Heart Disease After Menopause Is Common but Not Inevitable
When Wendy Wolfson experienced vomiting and weakness, she was initially unaware that her heart was causing the problem.
"I felt wretched, but the thing that made me understand that there was something really, really wrong was this feeling of my heart flopping in my chest," Wolfson said. "I felt it move."
An electrocardiogram (EKG) in the emergency room showed that the 61-year-old was experiencing temporary heart failure.
"They thought I was having a heart attack at first," she said. "They kept me for the weekend for observation."

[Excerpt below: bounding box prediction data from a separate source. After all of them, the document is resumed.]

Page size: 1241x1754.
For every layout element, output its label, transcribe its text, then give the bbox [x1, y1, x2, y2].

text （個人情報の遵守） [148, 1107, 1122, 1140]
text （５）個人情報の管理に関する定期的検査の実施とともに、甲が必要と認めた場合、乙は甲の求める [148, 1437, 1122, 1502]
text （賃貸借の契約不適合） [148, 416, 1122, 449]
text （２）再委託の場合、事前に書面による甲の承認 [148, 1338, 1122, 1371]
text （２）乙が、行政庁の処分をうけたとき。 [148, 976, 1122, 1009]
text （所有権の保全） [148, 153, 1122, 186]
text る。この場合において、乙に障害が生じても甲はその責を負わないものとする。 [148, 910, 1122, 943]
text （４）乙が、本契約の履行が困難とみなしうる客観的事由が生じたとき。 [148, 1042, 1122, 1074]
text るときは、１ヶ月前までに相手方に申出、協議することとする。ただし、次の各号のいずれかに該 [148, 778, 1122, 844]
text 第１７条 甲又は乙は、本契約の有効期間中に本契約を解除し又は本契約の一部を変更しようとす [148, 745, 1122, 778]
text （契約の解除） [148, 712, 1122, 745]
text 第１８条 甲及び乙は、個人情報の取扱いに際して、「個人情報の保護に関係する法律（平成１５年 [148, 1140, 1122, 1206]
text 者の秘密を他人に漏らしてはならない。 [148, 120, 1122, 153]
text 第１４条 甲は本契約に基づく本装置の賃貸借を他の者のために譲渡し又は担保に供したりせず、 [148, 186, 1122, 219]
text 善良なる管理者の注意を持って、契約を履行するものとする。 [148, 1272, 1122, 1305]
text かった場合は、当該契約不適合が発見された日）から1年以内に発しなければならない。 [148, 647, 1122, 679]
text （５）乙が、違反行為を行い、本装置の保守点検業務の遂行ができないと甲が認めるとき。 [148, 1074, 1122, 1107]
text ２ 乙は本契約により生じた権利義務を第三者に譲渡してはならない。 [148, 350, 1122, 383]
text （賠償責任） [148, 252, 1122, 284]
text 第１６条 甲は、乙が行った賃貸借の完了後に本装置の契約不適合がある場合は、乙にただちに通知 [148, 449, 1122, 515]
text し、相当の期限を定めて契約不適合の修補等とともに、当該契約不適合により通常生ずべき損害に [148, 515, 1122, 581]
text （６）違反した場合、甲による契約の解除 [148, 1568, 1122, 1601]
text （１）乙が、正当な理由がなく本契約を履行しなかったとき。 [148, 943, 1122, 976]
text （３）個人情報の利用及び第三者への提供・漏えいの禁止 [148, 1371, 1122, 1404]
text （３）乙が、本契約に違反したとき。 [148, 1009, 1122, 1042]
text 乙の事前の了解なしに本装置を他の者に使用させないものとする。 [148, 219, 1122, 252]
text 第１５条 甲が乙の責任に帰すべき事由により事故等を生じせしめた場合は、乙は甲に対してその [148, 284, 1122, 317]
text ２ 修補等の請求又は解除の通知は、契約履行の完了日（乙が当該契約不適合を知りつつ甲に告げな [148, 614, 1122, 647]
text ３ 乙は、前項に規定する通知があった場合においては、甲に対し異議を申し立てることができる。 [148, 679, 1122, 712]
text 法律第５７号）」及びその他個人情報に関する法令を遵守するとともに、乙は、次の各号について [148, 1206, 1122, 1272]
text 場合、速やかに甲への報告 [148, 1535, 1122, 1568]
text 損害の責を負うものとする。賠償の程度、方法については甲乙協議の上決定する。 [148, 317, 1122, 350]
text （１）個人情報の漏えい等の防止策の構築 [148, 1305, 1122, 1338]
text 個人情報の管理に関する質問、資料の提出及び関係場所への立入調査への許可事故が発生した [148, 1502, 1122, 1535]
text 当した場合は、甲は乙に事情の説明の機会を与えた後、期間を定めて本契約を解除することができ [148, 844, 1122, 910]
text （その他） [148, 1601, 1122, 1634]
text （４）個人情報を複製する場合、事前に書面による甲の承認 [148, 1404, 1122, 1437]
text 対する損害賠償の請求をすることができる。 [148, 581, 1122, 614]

Wolfson, a communications professional in Irvine, California, has since recovered but admits she hasn't been the same since.
"That could have been just because I'm not in good physical shape," she added. "I'm not exercising the way I used to or I might have just gotten older and been too sedentary."
Wolfson is among the 70 percent of women who develop cardiovascular disease after menopause, according to the American Heart Association (AHA). Cardiovascular disease is the leading cause of death in women, yet only 56 percent of women are aware of this risk, according to a 2020 report published in Circulation.
The connection between menopause and heart disease
"Women seem to have a superpower before menopause in that most are relatively free of heart disease risks until they are postmenopausal," said Nanette F. Santoro, M.D., an OB-GYN, reproductive endocrinologist and professor at the University of Colorado School of Medicine. "This protection seems to be conferred by estrogen. After menopause, the low levels of estrogen seem to reduce cardio protection, and the protective effect of estrogen wanes with age."
Although heart disease isn't caused by menopause, the AHA asserts that certain risk factors increase a woman's chances of developing heart disease after menopause.
"The years leading up to menopause are really vital for getting checked for cardiac risk factors," said Janki B. Shah, M.D., a UCLA physician who is board-certified in cardiovascular diseases, echocardiography and nuclear cardiology.
High blood pressure is just one risk factor for cardiovascular issues.
"Risks of stroke and heart disease increase when blood pressure exceeds 120/80," Shah explained. "All women need to know their numbers, like blood pressure, cholesterol, sugar levels and their body mass index. All of those are risk factors for heart disease and stroke. If you have a family history of heart disease or you've been a smoker, you're definitely at a much higher risk."
Heart disease symptoms in women
Further, symptoms of heart disease greatly differ between men and women.
"Women may report jaw pain, nausea, even sweating as their only sign of a heart attack," Santoro said. "This is different from the classic presentation in men of left-sided chest pain that may radiate down the arm. Women should be aware that their initial symptoms may be subtle and may not look at all like the classic male heart attack."
Depression, autoimmune diseases and inflammation are bigger contributors to heart disease in women than they are in men.
"Women are also smaller than men, their blood vessels are smaller and they are harder to treat with revascularization procedures compared to men," Santoro said. "This makes heart disease more challenging to manage in women."
Managing your risk
To protect their hearts as they age, women should exercise 150 minutes a week and follow a Mediterranean diet of vegetables, fruits, whole grains, beans, nuts, seeds and olive oil, Shah recommended.
"Stress, anxiety and depression all increase your risk of cardiovascular disease, so find ways to foster connections with people and practice mindfulness," she said. "Look for gratitude in your day-to-day lives. Menopause is also a time at which a lot of women retire and where there's a little bit more of a lack of purpose sometimes. So that's important to look out for. Take care of your psychological health."
Wolfson advised postmenopausal women who feel sick to go to the hospital right away.
"Don't try to tough it out, because if it had been a heart attack, I could have had lasting damage and I have two children," she added. "There wouldn't have been anything I could have done. I was really lucky."